We are still doing the same thing → but the cost of doing back-prop is expensive → this is the very expensive part → so what if we do not do that → there are multiple models they look pretty similar → and share the weights.
The gradients → share the gradient → this is very effective → one forward and back-prop → but we are able to search for multiple model architectures. (this is an easy idea → but very efficient)
The number of days reduced → and most of the parameters → we were able to optimize everything. (quite new architectures were found).
This was one of the most epic paper → DARTS → here is the idea → already has cell connections → there are operation connections.
The connections are already there → but the weights of the connections are able to change → and that is exactly what we are optimizing. (so some connections are going to be lost → while other connections are going to get stronger)
Hence at the end of the day, → we are able to get a specific model architecture. (and it takes less than a day → but one problem is → the search space is limited → we cannot create new node → also we have to train a massive graph → this is not memory efficient).
To fix the GPU issue → another paper came out → here we are only going to keep a portion of the graph inside the GPU → so only train that part → this is such an interesting approach.
There are many optimizations we can do when it comes to NAS.
Also, there is some bayesian approach to optimizing the model architecture. (for DARTS → there might be compilation failure)

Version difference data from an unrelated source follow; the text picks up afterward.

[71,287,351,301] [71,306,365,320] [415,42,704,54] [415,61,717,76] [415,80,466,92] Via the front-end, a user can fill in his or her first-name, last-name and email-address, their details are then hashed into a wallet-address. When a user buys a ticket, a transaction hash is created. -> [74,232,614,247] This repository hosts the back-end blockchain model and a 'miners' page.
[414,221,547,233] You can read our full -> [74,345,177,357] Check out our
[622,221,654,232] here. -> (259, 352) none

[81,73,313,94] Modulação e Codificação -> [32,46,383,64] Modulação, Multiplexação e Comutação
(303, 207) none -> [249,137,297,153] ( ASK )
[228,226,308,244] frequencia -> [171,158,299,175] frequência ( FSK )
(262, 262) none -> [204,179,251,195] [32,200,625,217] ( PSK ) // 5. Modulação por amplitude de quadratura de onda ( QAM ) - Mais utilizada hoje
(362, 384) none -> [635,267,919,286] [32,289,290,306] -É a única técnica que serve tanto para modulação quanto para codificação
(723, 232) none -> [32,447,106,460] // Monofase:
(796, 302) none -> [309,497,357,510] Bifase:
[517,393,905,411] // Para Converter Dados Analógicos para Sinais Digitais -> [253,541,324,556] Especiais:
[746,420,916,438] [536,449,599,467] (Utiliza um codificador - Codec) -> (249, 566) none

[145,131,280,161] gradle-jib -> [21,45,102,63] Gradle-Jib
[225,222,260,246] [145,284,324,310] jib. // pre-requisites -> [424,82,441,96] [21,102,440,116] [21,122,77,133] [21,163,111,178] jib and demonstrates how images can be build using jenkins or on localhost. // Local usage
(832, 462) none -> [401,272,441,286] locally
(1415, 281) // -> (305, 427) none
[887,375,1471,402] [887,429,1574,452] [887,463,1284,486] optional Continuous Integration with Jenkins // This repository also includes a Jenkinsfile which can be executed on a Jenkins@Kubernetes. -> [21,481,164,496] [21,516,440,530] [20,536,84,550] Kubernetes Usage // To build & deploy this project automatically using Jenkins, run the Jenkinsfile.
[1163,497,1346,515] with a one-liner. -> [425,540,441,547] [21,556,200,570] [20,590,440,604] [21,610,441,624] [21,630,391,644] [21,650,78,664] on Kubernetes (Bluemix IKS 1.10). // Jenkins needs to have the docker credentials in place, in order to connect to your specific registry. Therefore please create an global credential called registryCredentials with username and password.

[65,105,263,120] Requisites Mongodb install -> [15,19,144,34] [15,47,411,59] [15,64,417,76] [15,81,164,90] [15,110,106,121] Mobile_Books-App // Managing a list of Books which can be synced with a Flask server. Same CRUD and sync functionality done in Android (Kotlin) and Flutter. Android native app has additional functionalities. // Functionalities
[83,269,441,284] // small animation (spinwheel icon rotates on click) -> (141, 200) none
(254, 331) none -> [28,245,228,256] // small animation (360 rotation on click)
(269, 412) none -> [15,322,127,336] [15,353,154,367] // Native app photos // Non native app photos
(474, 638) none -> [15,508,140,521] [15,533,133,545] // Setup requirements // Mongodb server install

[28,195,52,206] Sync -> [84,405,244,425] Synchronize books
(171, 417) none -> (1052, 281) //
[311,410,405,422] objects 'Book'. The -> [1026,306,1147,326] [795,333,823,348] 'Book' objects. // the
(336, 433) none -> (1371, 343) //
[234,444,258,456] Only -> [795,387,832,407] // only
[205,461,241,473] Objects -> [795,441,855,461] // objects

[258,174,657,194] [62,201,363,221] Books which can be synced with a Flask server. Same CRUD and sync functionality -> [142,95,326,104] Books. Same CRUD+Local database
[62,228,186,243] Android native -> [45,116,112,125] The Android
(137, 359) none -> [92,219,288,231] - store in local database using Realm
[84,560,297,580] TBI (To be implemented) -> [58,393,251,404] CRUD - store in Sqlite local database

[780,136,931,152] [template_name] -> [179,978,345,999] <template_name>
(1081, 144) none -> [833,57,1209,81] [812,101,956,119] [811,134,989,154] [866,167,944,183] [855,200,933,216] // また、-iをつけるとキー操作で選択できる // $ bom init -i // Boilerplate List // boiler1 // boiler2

Most of the methods are doing a backward search → here we are going to do a forward search! (how does that work?)
We are able to generate as we go → hey do we need another layer? Another activation function? And more??
Some of the methods are borrowed ideas from other statistical prediction methods.
First, we are going to start small → and we are going to have some candidates → and we want to know which ones are useful. (and this process will be repeated over and over again).
A bit of a complicated process → but a very novel idea → we are in general, not changing the gradient → this is critical. (since we do not know which ones are the best when it comes to choosing the candidates).
So from a possible choice of operation → slowly choose the ones that are increasing the performance of the model. (interesting idea)
It’s like an evolution tree → slowly morphing into the best model. (putting a lot of these things together).
And we can even do this in an asynchronous manner LOL.
Loss is the signal that we are taking into → not the accuracy → the loss value is the idea that we are taking advantage of.
Depending on the loss value → we do not have to search some data points that does not give good results. (data augmentation, as well as hyper-parameter search, is not taken into account) → hence reproducibility is a problem.
Quite good results on image net as well, but this is not a solved problem.